The reducing capacity of a compound may serve as a significant indicator of its potential antioxidant activity. However, the activity of antioxidants has been attributed to various mechanisms such as prevention of chain initiation, decomposition of peroxides, reducing capacity and radical scavenging . As shown in figure 9, the reducing power of the fruit extracts were compared with standard ascorbic acid and it was found that reducing capacity of the fruit extracts were although not better than standard, yet showed considerable activity with E. officinalis as the best among the three studied extracts.
The results indicate that the fruit extracts contain significant amount of flavonoids and phenolic content, in the order T. belerica > E. officinalis > T. chebula and E. officinalis > T. belerica > T. chebula for the flavonoid and phenolic contents, respectively. Both of these compounds have good antioxidant potential and their effects on human nutrition and health are considerable. The mechanism of action of flavonoids is through scavenging or chelating process . Phenolic contents are also very important plant constituents because of their scavenging ability due to their hydroxyl groups . Moreover, ascorbic acid acting as a chain breaking antioxidant impairs with the formation of free radicals in the process of formation of intracellular substances throughout the body, including collagen, bone matrix and tooth dentine . From the results, the trend for the ascorbic acid content was found to be E. officinalis > T. chebula > T. belerica.

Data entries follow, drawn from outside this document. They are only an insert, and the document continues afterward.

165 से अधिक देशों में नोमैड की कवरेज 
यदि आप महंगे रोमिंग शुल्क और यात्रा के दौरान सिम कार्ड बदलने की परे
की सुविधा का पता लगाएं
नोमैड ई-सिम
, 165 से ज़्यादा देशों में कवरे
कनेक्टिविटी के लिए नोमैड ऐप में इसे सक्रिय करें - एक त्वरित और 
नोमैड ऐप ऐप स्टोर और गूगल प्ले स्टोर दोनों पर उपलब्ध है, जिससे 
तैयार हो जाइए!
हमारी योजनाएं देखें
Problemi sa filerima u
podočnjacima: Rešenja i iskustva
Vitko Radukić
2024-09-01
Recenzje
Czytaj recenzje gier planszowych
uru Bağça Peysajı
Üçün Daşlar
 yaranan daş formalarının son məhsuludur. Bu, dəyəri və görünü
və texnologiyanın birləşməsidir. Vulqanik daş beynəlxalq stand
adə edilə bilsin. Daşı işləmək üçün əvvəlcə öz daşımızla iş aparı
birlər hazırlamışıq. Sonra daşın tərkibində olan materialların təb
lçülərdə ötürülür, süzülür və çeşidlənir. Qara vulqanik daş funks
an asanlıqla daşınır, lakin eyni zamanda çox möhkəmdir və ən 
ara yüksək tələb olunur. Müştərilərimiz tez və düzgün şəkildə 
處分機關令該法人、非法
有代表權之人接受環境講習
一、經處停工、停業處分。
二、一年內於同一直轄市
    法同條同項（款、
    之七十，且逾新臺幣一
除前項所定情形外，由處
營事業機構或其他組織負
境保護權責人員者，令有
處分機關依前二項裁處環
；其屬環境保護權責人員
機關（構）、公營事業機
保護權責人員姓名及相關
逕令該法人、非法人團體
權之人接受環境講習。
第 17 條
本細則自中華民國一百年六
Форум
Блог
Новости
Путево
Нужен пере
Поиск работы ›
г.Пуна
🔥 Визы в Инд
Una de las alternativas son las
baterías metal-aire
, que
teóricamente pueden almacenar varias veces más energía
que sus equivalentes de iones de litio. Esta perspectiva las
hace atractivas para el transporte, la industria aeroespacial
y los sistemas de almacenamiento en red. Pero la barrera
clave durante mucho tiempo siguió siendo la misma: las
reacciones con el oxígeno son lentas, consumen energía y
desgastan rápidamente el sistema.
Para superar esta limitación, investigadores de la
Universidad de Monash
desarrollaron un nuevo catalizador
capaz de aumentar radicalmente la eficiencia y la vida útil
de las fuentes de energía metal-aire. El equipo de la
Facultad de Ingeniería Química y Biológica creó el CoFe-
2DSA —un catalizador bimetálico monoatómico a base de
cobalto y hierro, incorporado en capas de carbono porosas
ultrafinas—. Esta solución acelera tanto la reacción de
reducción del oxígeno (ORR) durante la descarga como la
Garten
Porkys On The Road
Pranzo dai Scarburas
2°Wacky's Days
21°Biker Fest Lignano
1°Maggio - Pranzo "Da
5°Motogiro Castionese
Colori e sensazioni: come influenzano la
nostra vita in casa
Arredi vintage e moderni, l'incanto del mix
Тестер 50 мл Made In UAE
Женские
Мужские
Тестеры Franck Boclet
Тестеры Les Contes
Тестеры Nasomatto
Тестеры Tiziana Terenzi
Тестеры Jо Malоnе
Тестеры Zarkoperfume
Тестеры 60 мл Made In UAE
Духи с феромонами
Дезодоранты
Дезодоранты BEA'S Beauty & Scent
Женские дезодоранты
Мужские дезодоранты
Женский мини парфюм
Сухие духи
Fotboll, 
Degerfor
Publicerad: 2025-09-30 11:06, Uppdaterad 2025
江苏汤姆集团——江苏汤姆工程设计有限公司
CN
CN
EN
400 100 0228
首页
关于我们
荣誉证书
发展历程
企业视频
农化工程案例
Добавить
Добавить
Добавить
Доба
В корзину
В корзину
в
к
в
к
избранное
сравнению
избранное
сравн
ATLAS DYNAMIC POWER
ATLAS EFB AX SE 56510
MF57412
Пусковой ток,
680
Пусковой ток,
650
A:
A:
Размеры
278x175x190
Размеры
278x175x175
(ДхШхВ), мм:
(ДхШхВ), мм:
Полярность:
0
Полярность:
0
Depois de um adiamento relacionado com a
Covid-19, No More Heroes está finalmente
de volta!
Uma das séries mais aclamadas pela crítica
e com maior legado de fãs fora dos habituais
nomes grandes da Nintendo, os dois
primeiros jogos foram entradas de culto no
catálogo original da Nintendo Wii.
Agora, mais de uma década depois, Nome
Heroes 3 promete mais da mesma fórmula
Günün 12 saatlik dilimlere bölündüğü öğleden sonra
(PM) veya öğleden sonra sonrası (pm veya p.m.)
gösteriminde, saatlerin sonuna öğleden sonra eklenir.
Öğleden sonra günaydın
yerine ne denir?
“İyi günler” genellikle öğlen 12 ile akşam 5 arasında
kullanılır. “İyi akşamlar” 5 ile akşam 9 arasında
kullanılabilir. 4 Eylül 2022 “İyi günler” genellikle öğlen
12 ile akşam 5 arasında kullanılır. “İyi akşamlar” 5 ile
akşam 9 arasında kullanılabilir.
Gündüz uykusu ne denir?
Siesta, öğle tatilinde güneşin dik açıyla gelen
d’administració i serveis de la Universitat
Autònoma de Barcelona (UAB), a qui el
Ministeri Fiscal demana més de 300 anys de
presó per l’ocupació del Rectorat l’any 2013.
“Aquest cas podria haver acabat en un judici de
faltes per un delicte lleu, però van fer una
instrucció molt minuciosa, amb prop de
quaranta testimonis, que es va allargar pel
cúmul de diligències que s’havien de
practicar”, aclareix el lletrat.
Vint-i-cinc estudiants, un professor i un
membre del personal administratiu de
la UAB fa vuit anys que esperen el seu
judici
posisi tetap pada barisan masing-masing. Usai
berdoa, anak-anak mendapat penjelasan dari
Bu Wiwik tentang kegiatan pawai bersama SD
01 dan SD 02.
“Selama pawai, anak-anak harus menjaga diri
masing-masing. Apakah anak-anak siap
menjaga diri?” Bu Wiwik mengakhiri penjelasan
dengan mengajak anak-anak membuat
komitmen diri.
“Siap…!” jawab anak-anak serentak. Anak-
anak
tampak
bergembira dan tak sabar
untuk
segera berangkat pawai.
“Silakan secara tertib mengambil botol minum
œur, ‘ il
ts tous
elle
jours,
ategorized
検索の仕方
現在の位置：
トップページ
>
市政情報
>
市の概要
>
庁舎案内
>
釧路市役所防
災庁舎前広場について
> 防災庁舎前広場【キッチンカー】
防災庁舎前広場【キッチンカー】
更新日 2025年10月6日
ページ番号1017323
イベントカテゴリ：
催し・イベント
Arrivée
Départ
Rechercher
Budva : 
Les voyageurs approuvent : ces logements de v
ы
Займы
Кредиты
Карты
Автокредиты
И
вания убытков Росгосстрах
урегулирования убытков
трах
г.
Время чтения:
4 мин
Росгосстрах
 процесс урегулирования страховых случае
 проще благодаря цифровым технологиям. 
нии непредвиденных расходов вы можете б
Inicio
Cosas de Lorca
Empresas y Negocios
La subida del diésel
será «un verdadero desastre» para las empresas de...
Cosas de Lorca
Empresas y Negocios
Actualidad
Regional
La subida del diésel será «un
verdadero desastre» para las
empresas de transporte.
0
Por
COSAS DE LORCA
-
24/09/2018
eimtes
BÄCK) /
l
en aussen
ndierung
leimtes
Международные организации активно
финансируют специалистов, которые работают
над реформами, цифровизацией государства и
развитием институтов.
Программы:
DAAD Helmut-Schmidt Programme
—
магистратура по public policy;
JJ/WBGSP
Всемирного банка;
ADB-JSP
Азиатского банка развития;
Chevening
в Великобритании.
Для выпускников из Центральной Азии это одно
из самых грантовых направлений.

We also observed that treating mice with total extracts of medicinal plants increased the activity of all antioxidant enzymes examined, including SOD, CAT, GST and GSH. These enzymes are modulated in various diseases by free radical attack, thus maintaining the balance between the rates of radical generation and scavenging. It is of particular interest to note that SOD catalyzes the breakdown of O2
. to O2 and H2O2, and thus prevents the formation of OH., and thereby, has been implicated as an essential defense against the potential oxygen toxicity. SOD catalyzes the breakdown of endogenous cytotoxic superoxide radicals to H2O2 which is further degraded by CAT. Thus, they play a crucial role in maintaining the physiological levels of O2 and H2O2. GSH, in conjunction with GST, has a basic role in cellular defense against deleterious free radicals and other oxidant species . GST catalyzes the conjugation of thiol group of glutathione to electrophilic substrates, and thereby detoxifies endogenous compounds such as peroxidized lipids . The present study supports the antioxidant potency of the fruit extract as evidenced by the increased level of these antioxidant systems in extract treated mice.